Lakeside Technology Center (350 East Cermak) – EUA
Google – EUA
Apple – EUA
Microsoft – EUA
Facebook – EUA

No Brasil o datacenter da Ascenty, inaugurado em 2019, é também o maior da América Latina.

Seguimos trabalhando diariamente na produção de conteúdos, mas como quebrar códigos? Talvez não consigamos para os próximos tempos sermos donos de nossas próprias estruturas de arquivamento. Talvez isso nem seja interessante. Que diferença teria se nossos dados estivessem nas mãos do capital ou dos estados, se ambos atuam à distância da sociedade? Arrisco dizer que nossas melhores estratégias estão entre a utilização das tecnologias pretas, as criações temporárias, no arquivamento das memórias para as derrubadas dos processos de colonização e na marcação que reorienta algoritmos. Usemos sim as hashtags, #mariellepresente, #blacklivesmatter e outras tantas que possam contribuir com a distribuição da informação nos suportes que já utilizamos. Enegrecer a internet e ensinar ao algoritmo que #vidasnegrasimportam é forçar o aprendizado da máquina.

Encerro com a chamada de Ruha Benjamin, estudiosa sobre as dimensões sociais da ciência, tecnologia, medicina e escrito do livro – Race After Technology.

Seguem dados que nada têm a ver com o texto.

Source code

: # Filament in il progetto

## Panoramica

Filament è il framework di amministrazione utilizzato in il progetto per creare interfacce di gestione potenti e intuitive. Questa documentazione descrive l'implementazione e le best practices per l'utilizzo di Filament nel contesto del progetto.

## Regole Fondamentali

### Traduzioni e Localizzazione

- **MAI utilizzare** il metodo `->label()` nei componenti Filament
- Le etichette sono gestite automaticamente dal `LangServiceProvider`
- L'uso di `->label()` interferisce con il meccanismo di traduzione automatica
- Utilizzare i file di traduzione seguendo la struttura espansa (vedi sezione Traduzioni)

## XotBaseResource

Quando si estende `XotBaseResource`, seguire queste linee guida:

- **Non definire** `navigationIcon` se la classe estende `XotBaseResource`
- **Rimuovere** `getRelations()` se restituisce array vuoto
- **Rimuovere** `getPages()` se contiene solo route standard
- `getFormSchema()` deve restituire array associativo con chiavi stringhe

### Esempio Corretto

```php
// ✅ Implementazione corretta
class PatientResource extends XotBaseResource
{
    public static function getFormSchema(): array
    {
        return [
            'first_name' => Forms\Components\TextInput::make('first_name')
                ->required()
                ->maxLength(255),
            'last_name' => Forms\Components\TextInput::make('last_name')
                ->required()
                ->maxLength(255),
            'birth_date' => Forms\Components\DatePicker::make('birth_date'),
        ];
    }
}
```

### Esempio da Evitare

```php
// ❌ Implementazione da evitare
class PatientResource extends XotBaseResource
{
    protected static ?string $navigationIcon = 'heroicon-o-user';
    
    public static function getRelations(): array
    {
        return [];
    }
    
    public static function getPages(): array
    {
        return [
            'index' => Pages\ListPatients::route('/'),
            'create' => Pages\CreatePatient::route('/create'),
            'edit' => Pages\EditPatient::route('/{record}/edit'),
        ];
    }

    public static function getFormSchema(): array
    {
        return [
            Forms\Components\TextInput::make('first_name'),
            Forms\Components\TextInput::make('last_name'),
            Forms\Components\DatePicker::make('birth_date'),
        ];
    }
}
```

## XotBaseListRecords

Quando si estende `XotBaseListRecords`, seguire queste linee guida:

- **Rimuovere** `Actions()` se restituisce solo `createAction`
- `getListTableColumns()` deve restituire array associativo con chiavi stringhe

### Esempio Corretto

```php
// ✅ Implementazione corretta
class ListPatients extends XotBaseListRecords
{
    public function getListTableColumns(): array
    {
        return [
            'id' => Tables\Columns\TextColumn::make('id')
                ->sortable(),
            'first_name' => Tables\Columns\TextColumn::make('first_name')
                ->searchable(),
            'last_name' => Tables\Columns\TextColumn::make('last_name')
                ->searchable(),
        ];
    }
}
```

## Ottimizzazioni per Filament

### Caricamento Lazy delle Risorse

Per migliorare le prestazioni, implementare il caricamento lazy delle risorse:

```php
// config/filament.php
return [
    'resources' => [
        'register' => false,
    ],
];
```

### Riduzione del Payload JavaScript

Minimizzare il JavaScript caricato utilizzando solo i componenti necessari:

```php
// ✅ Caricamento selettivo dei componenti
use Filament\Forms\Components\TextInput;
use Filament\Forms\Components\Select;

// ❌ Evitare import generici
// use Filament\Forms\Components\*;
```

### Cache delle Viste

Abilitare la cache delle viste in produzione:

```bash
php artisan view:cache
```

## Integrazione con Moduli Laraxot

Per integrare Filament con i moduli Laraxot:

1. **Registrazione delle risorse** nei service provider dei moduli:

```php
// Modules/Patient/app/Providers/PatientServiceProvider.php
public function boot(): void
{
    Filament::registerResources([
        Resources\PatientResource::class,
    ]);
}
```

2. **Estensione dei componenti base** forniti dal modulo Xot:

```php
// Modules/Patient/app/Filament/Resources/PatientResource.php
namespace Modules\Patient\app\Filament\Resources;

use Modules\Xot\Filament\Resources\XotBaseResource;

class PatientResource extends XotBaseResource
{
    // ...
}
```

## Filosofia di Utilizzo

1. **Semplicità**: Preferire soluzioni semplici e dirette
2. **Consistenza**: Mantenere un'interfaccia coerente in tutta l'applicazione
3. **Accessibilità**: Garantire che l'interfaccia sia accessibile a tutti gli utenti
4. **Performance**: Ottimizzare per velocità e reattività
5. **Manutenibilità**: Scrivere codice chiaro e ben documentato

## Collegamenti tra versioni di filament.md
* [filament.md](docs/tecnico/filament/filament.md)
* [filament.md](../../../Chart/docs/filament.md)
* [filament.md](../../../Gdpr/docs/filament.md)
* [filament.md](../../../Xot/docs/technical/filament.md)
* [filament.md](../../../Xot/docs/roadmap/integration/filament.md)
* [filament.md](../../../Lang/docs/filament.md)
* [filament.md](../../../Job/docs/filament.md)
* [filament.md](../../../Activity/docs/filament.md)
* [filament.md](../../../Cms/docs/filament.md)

“Remember to imagine and craft the worlds you cannot live without, just as you dismantle the ones you cannot live within”.

“Lembre-se de imaginar e criar mundos sem os quais você não pode viver enquanto você destrói aqueles nos quais você não pode viver”.

O que é:

*arcontes — do arkheîon (arquivo) grego: inicialmente uma casa, um domicílio, um endereço, a residência dos magistrados superiores, os arcontes, aqueles que comandavam (…) Os arcontes foram os seus primeiros guardiões. Não eram responsáveis apenas pela segurança física do depósito e do suporte. Cabiam-lhes também o direito e a competência hermenêutica. Tinham o poder de interpretar os arquivos. Mal de Arquivo — Uma Impressão Freudiana — Jacques Derrida

Dica de leitura:
Comunidades, Algoritmos e Ativismos Digitais: Olhares Afrodiaspóricos — Organização Tarzício Silva, Editora LiteraRua.